TASK DETAILS | What you output must match, exactly, the lines from the start of the records to the line containing "text: Improve ->", both ends kept and pictures excluded.

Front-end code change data
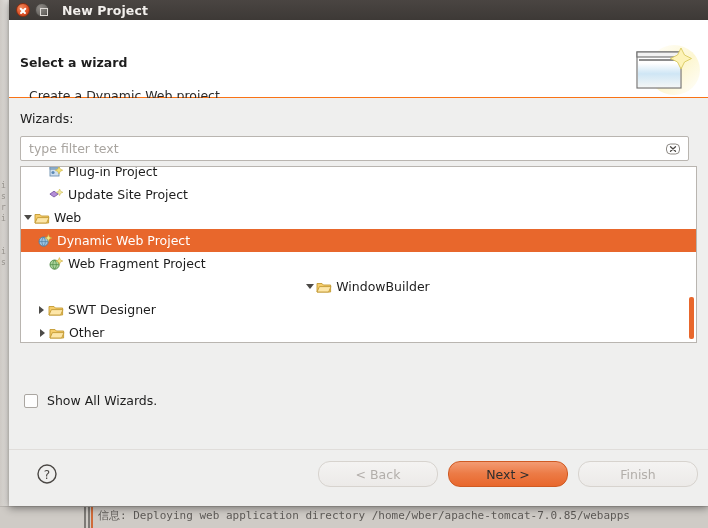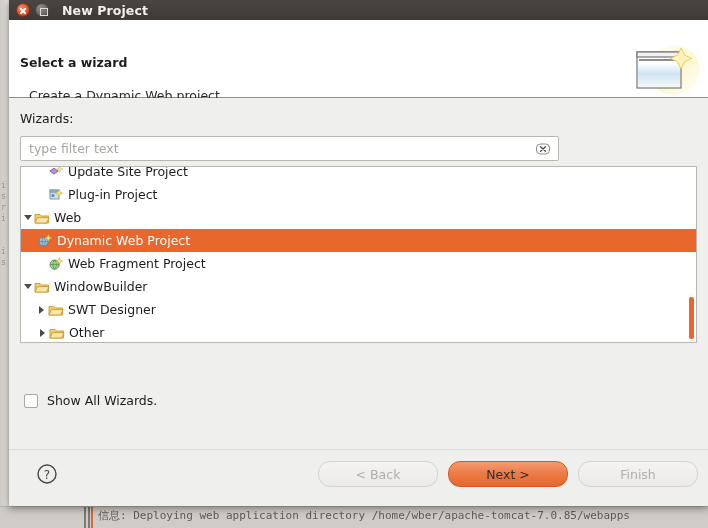"type filter text" .filter-wrap { width: 539px -> 669px }
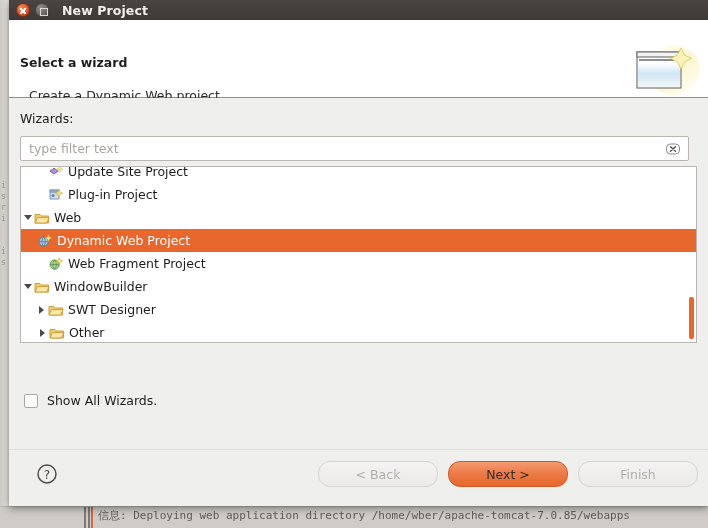"Update Site Project" div.tree-row { order: before "Plug-in Project" -> after "Plug-in Project" }
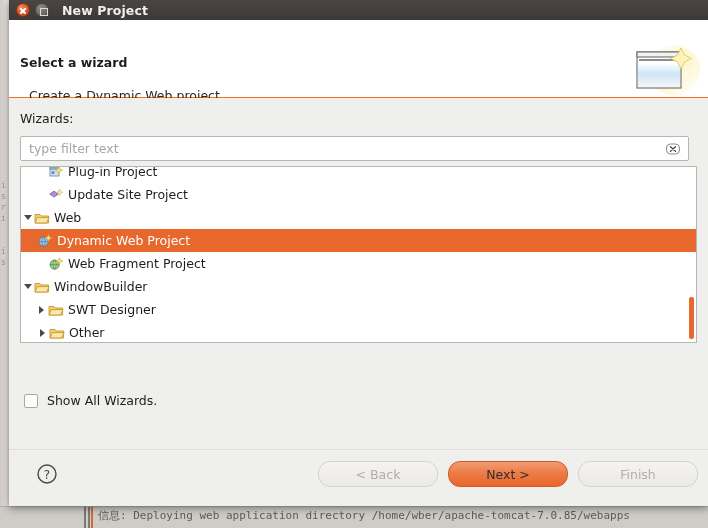"WindowBuilder" div.tree-row { justify-content: none -> center; padding-left: 0px -> 16px }
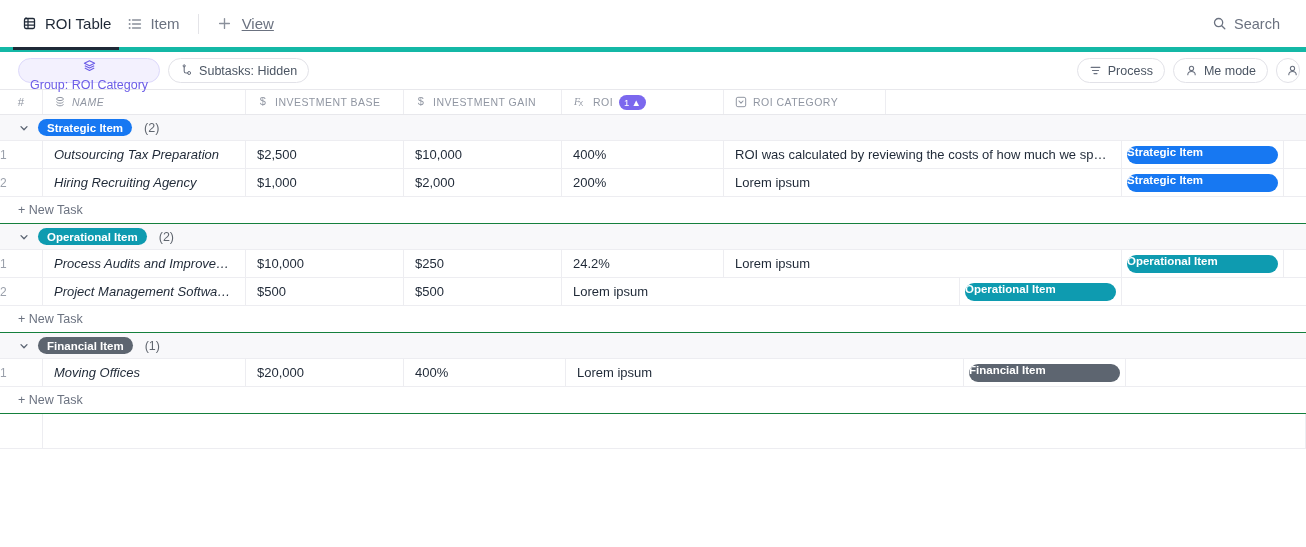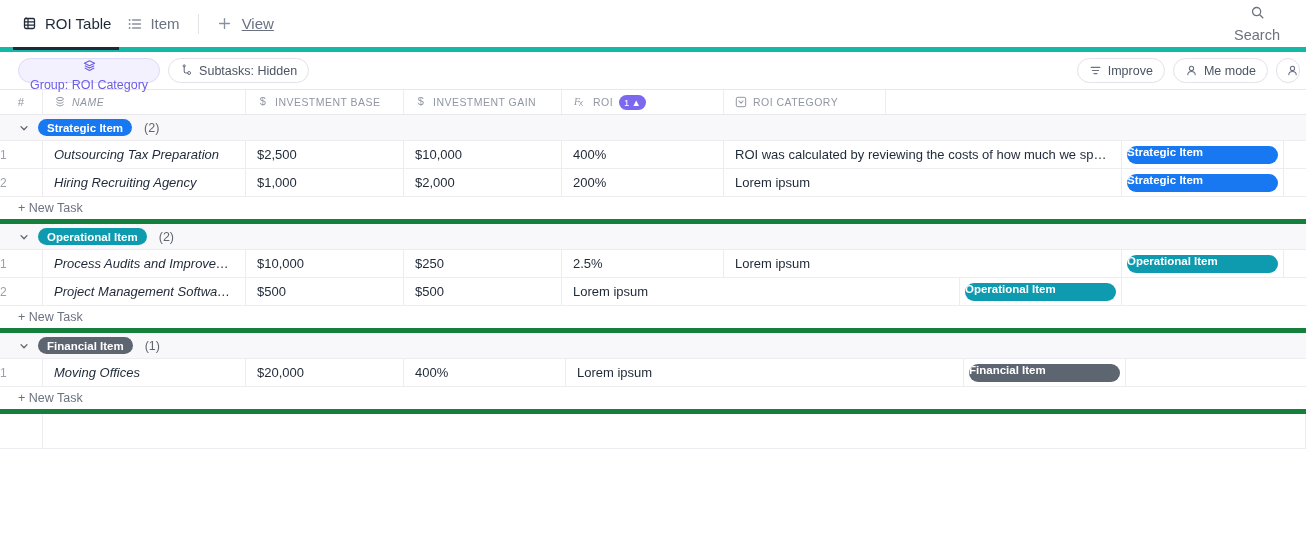"Search" .search-box { flex-direction: column -> none }
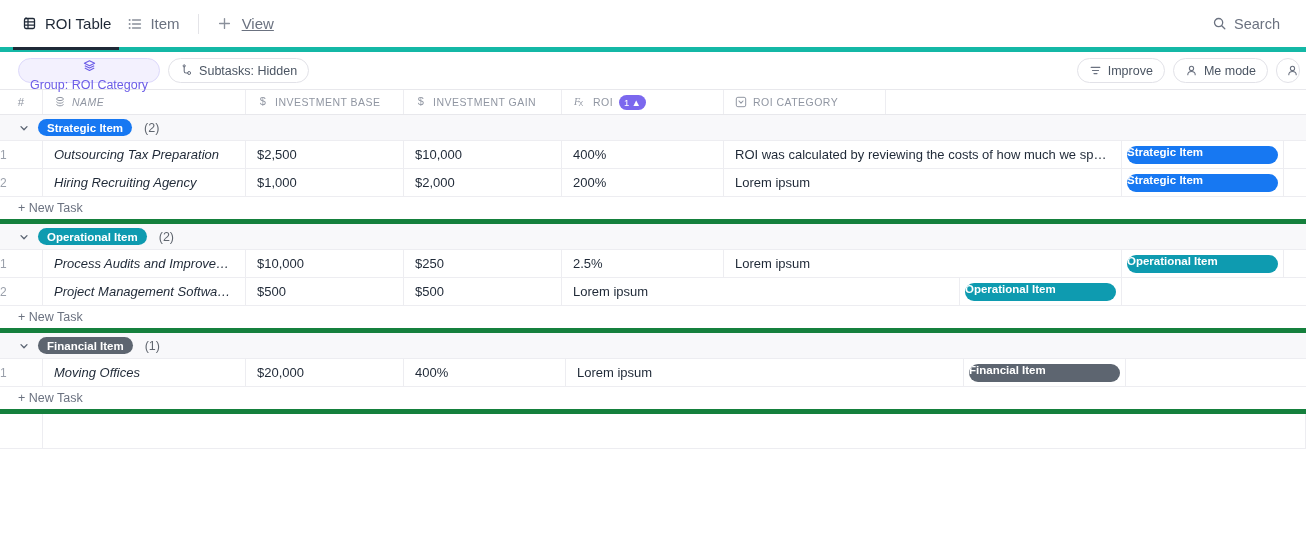"Improve" span { text: Improve -> Process }
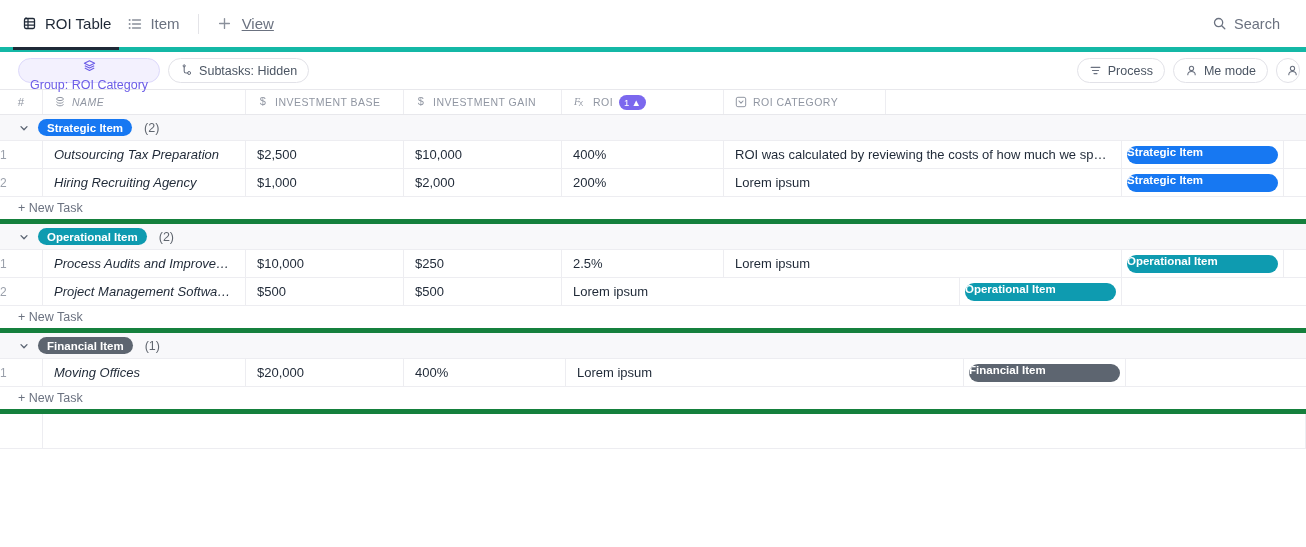"+ New Task" .newtask-row { border-bottom: 5px solid #15803d -> 1px solid #15803d }
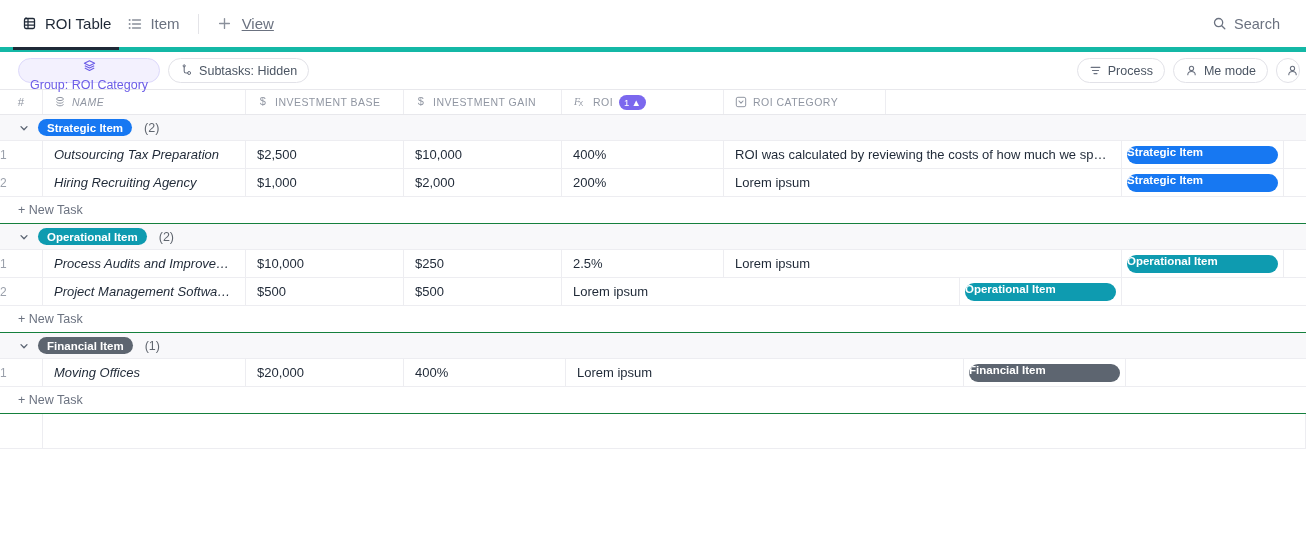"2.5%" span { text: 2.5% -> 24.2% }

RESPONSE AREA |
"type filter text" .filter-wrap { width: 539px -> 669px }
"Update Site Project" div.tree-row { order: before "Plug-in Project" -> after "Plug-in Project" }
"WindowBuilder" div.tree-row { justify-content: none -> center; padding-left: 0px -> 16px }
"Search" .search-box { flex-direction: column -> none }
"Improve" span { text: Improve -> Process }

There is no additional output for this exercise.